-- Exercise materials follows --
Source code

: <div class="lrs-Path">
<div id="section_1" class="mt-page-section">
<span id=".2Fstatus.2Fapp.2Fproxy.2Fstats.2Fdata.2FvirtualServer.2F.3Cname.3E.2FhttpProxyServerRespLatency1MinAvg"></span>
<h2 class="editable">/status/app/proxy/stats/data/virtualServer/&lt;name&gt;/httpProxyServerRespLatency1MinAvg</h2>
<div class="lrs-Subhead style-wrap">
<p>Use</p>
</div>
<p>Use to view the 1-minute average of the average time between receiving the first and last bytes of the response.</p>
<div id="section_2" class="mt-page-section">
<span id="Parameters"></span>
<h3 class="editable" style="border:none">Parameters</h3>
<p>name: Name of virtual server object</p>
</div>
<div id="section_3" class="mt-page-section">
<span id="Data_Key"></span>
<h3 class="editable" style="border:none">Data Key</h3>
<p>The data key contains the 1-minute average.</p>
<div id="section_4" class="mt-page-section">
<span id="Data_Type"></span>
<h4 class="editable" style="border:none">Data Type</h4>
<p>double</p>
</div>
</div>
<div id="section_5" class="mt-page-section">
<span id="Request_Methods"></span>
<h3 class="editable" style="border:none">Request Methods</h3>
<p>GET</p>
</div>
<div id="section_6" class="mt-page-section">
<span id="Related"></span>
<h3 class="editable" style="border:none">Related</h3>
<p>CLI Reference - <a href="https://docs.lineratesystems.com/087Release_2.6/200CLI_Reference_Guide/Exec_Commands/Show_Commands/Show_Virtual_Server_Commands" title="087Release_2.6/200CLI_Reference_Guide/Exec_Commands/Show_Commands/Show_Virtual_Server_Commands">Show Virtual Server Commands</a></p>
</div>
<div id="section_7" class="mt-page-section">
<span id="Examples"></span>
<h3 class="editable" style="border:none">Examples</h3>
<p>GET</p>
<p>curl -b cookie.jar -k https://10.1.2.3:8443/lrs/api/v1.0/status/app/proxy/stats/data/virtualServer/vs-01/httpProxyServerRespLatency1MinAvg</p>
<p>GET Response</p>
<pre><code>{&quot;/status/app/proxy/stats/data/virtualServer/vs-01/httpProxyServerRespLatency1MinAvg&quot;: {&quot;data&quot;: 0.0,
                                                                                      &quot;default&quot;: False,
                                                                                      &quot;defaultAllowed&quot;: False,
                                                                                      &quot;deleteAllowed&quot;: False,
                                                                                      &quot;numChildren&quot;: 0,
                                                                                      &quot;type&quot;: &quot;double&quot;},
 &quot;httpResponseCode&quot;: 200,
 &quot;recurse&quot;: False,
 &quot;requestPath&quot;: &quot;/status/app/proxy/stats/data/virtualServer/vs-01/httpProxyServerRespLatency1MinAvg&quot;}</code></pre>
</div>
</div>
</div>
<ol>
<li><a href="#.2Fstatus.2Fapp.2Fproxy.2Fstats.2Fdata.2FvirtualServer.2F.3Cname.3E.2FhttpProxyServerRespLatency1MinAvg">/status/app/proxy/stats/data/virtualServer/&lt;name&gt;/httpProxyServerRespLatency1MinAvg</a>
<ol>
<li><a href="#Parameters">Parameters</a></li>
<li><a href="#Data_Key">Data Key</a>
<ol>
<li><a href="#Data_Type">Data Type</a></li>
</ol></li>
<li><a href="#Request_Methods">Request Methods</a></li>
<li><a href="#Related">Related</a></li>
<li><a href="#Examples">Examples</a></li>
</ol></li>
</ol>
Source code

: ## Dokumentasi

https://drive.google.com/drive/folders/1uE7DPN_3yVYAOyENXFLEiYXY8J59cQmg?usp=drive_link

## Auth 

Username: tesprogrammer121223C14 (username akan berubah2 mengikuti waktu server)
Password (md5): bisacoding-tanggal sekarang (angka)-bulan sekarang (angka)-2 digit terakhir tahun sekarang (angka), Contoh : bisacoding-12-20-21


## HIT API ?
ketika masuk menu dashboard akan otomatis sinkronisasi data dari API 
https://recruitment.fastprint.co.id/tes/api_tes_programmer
-- Exercise materials concluded --
* [Your goal]: Copy every line in the records above that contains the word "editable".

* [Response area]:
<h2 class="editable">/status/app/proxy/stats/data/virtualServer/&lt;name&gt;/httpProxyServerRespLatency1MinAvg</h2>
<h3 class="editable" style="border:none">Parameters</h3>
<h3 class="editable" style="border:none">Data Key</h3>
<h4 class="editable" style="border:none">Data Type</h4>
<h3 class="editable" style="border:none">Request Methods</h3>
<h3 class="editable" style="border:none">Related</h3>
<h3 class="editable" style="border:none">Examples</h3>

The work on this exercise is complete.